La leçon ici est plus que claire : la religion réside dans un texte et une vie de foi, pas dans un raisonnement philosophique et une théologie que l'on suppose partager avec d'autres. Nous avons beaucoup de points communs théologiques et pratiques avec les Musulmans, mais n'avons pas de texte commun ni la même conception de la foi. De ce fait, nous ne trouverons pas de terrain d'entente avec eux en leur parlant de Tôroh, un texte qu'ils estiment ne pas être authentique, et parce que Môshah Rabbénou a été supplanté par Mouhammad. De ce fait, ils ne seront pas disposés à écouter !

Je peux dire d'expériences personnelles que le Ramba''m a raison à 100%. Les bases textuelles communes que nous avons avec les Chrétiens rendent les échanges plus honnêtes et vivants. Parce que les Chrétiens croient dans la Tôroh, même s'ils ne l'appliquent pas et l'interprètent différemment, il est possible de les ramener à la raison aussi bien à partir de nos textes que des leurs, parce que non seulement notre TaNa''Kh est inclue dans leur Bible, mais aussi parce que les premiers Chrétiens étaient tout simplement des Juifs qui croyaient et pratiquaient la Tôroh. Et le Christianisme n'a jamais enseigné que nos textes étaient falsifiés, tout comme il ne s'est jamais complètement séparé de la Tôroh (puisque les Chrétiens lisent régulièrement le TaNa''Kh, car bon nombre de ce qu'ils pensent être des prophéties sur leur Messie est basé sur le TaNa''Kh). Par contre, l'islam s'est complètement séparé de la Tôroh, la remplaçant intégralement par le Qouran (ce qui fait que le Musulman n'accorde aucune valeur à la Tôroh, contrairement au Chrétien) et la considérant falsifiée (nous ne pouvons donc leur montrer leurs erreurs, car à chaque contradiction entre la Tôroh et le Qouran ils répondront que ces contradictions proviennent de la falsification de nos textes, tandis que les leurs sont venus corriger nos erreurs), sans oublier la vénération de leur prophète qu'ils élèvent au rang de dernier prophète et meilleur de tous les hommes, ce qui fait que la parole de Mouhammad a plus de poids que celle de Môshah Rabbénou (ce qui n'est pas le cas chez les Chrétiens qui, bien qu'ils élèvent « Jésus » au rang de Messie, Môshah Rabbénou est toujours dépeint dans leurs textes comme étant le grand législateur du peuple d'Israël.

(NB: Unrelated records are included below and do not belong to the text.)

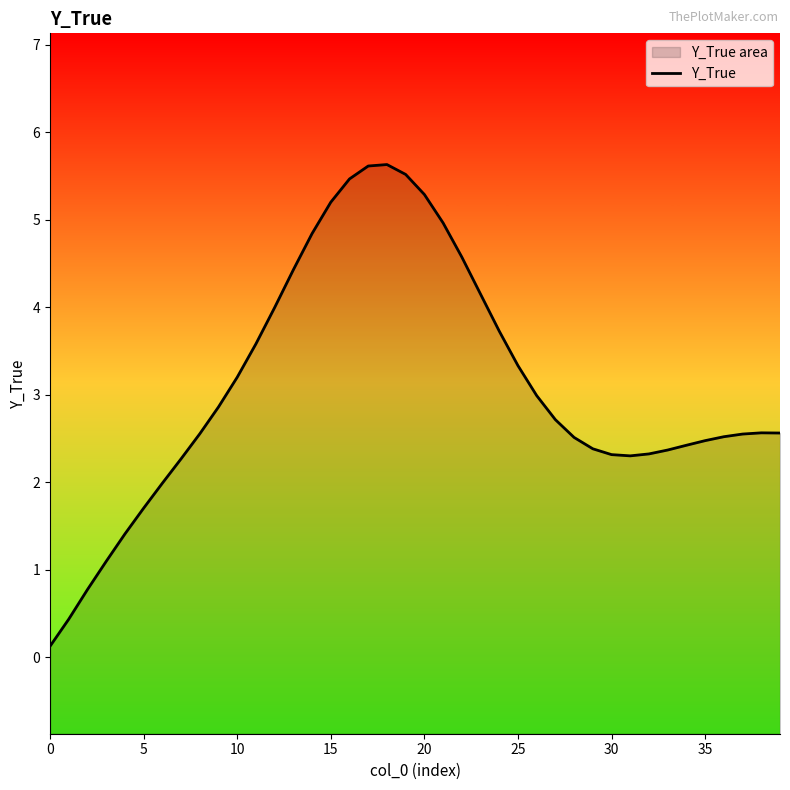

How many points are lower than both their immediate neighbors (excluding endpoints)?

1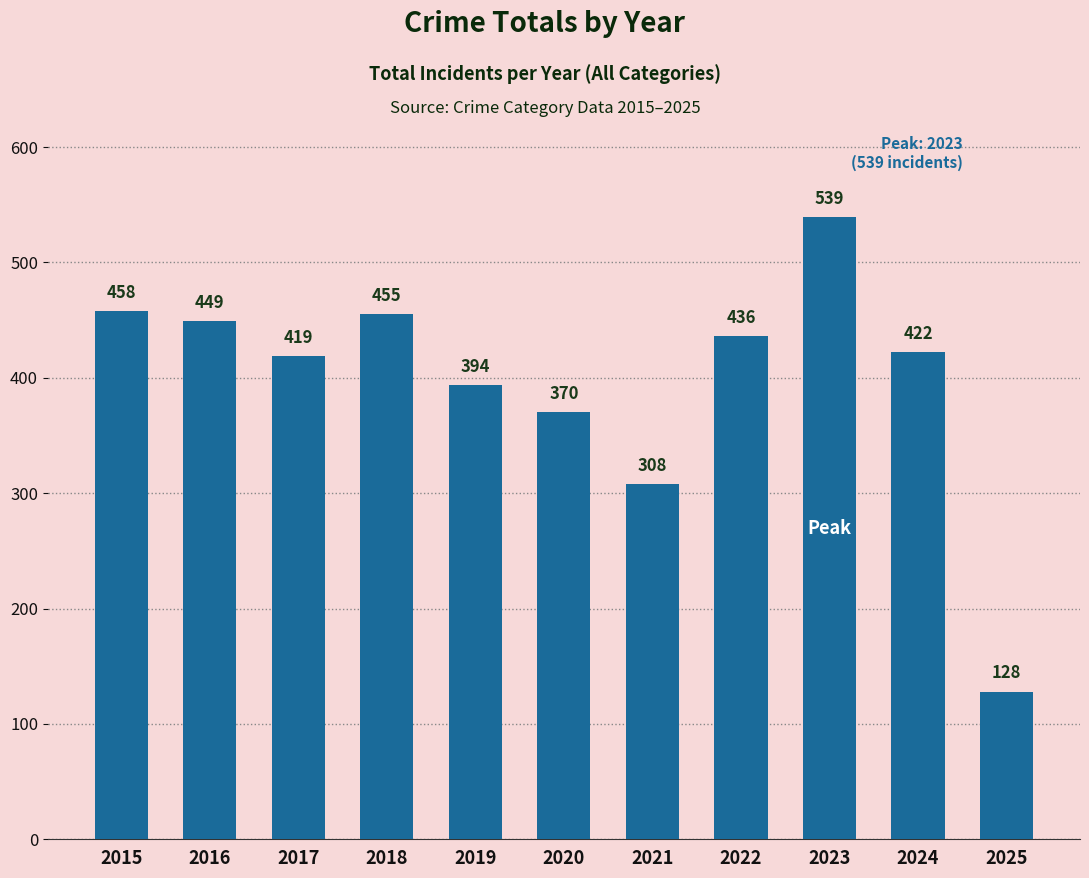

Rank the categories by value from lowest to highest.

2025, 2021, 2020, 2019, 2017, 2024, 2022, 2016, 2018, 2015, 2023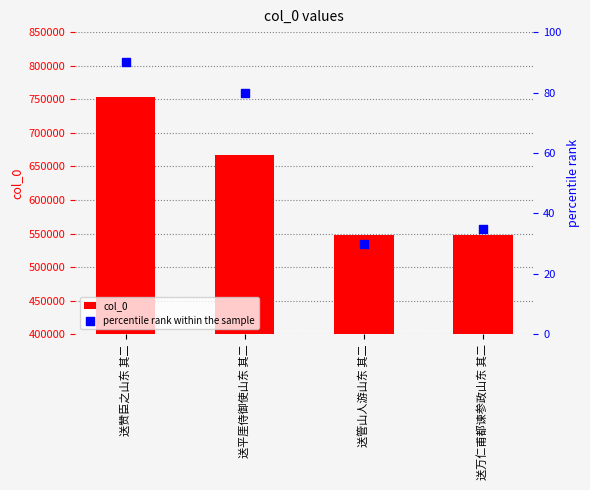

Which series contains the highest Y value?

col_0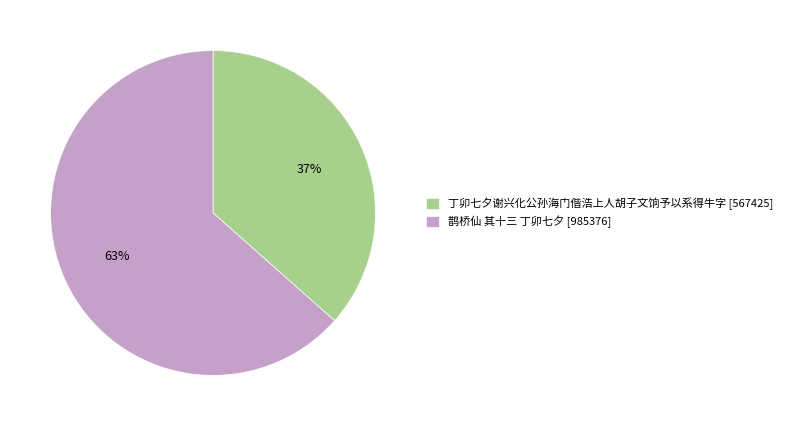

To the nearest percent, what is the combined percentage of 鹊桥仙 其十三 丁卯七夕 and 丁卯七夕谢兴化公孙海门偕浩上人胡子文饷予以系得牛字?

100%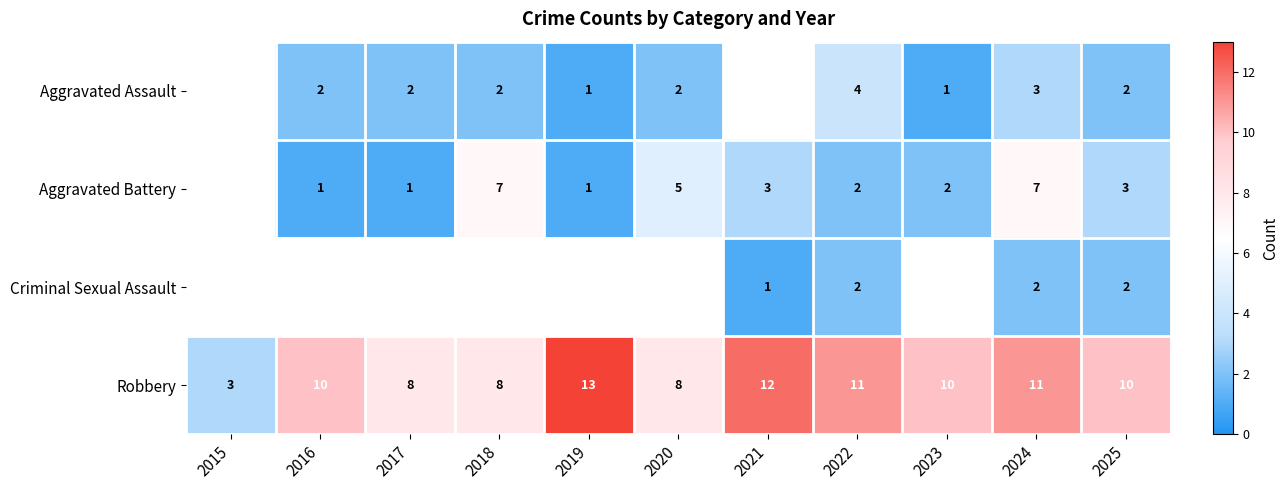

Count the Robbery values in the range 8 to 11.

8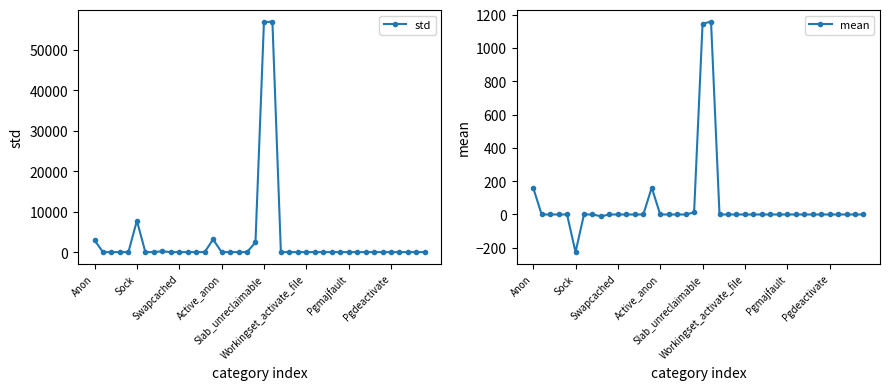

How many interior local peaks does the std series have?

5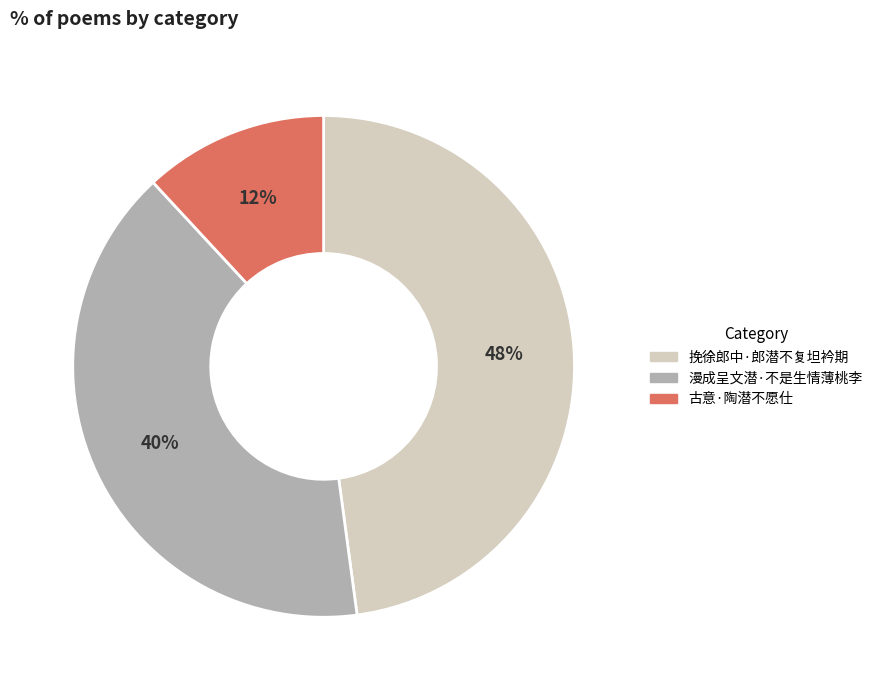

To the nearest percent, what portion does 挽徐郎中·郎潜不复坦衿期 represent?

48%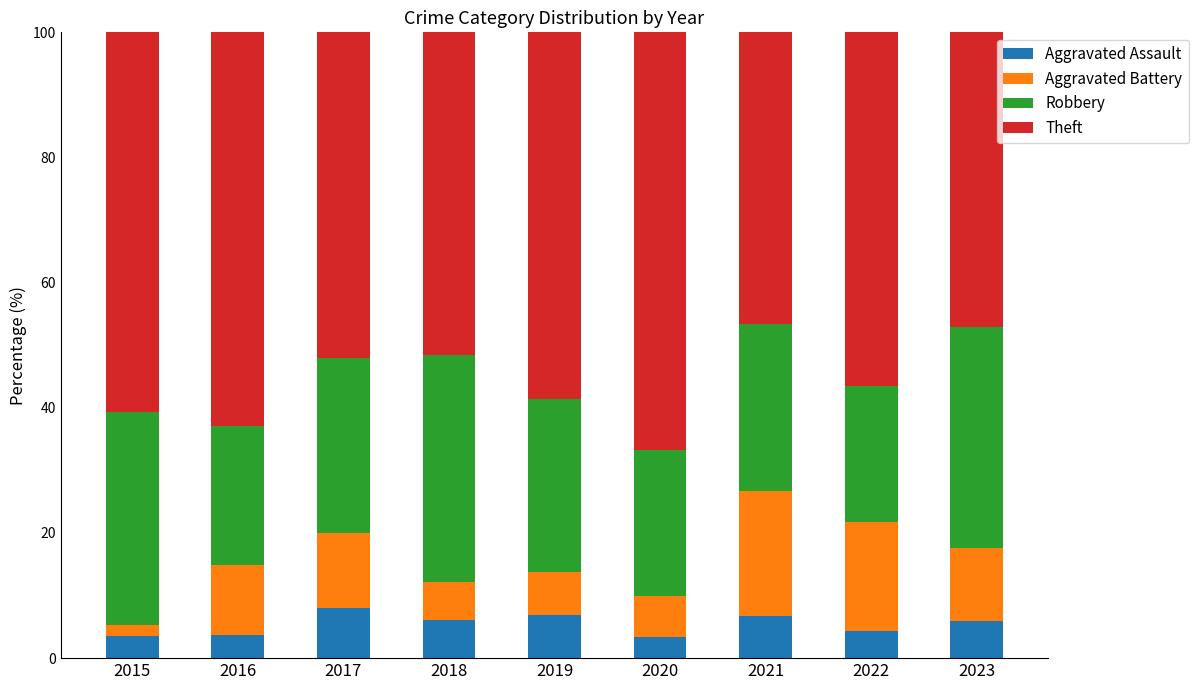

Does the chart contain stacked bars?

Yes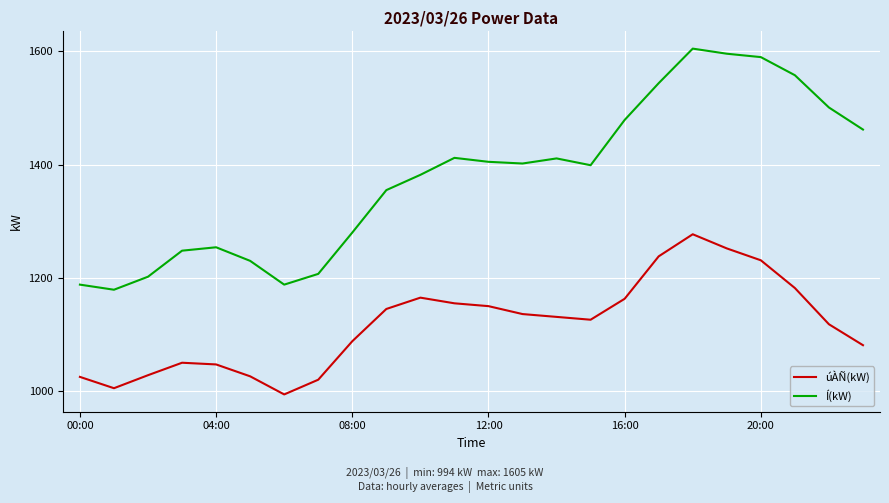

What is the sum of all Í(kW) values?

33077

C'est juste qu'ils estiment que les lois de la Tôroh ne s'appliquent plus à eux et n'ont donc pas de valeur pratique. Mais ils n'en rejettent pas la valeur théologique et spirituelle). Ils adorent tellement Mouhammad que ces gens interdisent de le représenter, comme s'il s'agissait de Dieu !

Et enfin, il est vrai qu'un Juif peu érudit a moins de chance d'être attiré par le christianisme que l'islam, car il reconnaît aisément la ´avôdhoh Zoroh du christianisme. Par contre, les ressemblances pratiques avec l'islam pourront plus aisément le troubler et l'attirer, et l'amener à s'éloigner de ses propres traditions ou en arriver à considérer qu'il y aurait du bien dans l'islam. C'est l'avertissement que le Ramba''m nous lance avant d'accepter de nous embarquer dans des débats et discussions théologiques avec les Musulmans.